Tout au long de l’exposition, nous ressentons que Chia Lee baigne dans la multiculturalité. Dans son film L’enterrement d’un lapin, elle nous plonge directement dans son rapport à la mort et le déroulement d’un rite funéraire. Elle a appris que les Mongols procédaient de telle sorte avec les défunts — faisant piétiner la terre qui a recouvert le corps par leur chevaux et laissant la végétation environnante repousser sur la terre retournée — qu’on ne puisse plus dissocier l’espace de tout son environnement et qu’en moins d’une semaine il soit impossible de déterminer où est enterré le corps. Tout en nous livrant ce récit, nous voyons se dérouler sous nos yeux un processus d’inhumation que l’artiste applique avec ses baskets aux lacets multicolores. Inhumer un lapin, qu’elle a trouvé écrasé au bord de la route, selon les coutumes mongoles, au milieu d’un bois proche de Montpellier apparaît aussi surprenant et décalé que compréhensible et logique. S’occuper de cette charogne précédemment laissée à son sort s’inscrit alors dans une démarche consciente.

L’artiste porte également un discours sur la temporalité, notamment culturelle. En mettant en scène des fruits, légumes et noix noircies par le feu et éparpillés au milieu d’une vaisselle déformée, tesselles de mosaïque incrustées dans les marches en pierres sur lesquelles un amas de terre s’est formé. Nous voilà archéologues fouillant les vestiges du passé pour construire le présent.

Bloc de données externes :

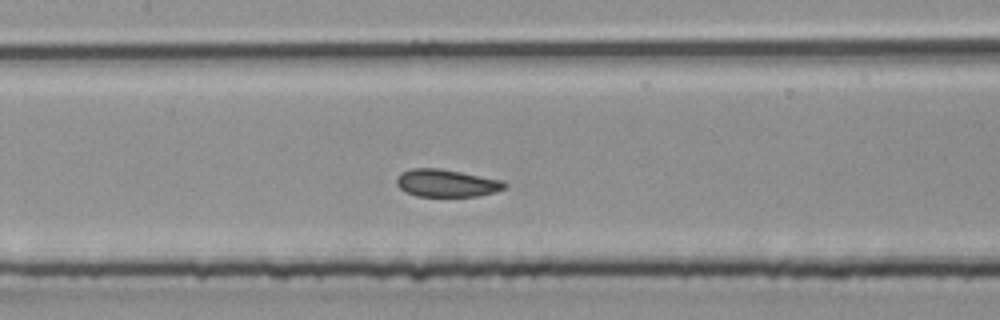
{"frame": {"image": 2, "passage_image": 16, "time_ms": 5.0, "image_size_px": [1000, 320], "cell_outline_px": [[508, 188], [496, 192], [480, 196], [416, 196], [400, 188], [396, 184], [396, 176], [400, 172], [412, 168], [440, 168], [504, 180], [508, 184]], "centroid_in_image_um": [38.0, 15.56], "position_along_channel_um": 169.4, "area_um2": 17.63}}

Au court de l’exposition, nous suivons le processus d’interrogation de l’artiste qui relève d’une méthode et de thématiques anthropologique et rend compte dans un format artistique de réalités culturelles saisies dans un contexte.

 

 

Chia Lee, Printemps Éternel, 15’30, 2022.

Avec son film Printemps Éternel, Chia Lee interroge une personne sur les évolutions de la ville de Shanghai et la délocalisation des populations. À notre échelle, nous voyons tous des changements qui s’opèrent aux fils des ans dans nos villes, les magasins qui ferment et ceux qui rouvrent derrière, et qui témoignent de changement plus profonds tels que les modes de vie, les catégories de populations dans les quartiers, les formes de consommations, etc. Au profit de la modernisation, pour répondre à des besoins qui dépassent ceux des personnes à échelle humaine, Chia Lee nous amène à penser ce que produisent réellement les changements urbains sur les Hommes et leur coutumes. Son langage est aussi très visuel avec des paysages où les contrastes sont frappants : la coexistante de petites habitations traditionnelles colorées d’aspect usé avec des immeubles de nombreux étages luxueux et modernes. Ces gratte-ciels renverrons les anciens habitants du centre aux périphéries de Shanghai pour une bouchée de pain. Parallèlement, une femme traverse les rues de la ville en soufflant dans un oiseau en céramique qui émet les sons du coucou, non sans nous évoquer la spontanéité de l’enfance et la beauté simple de la nature.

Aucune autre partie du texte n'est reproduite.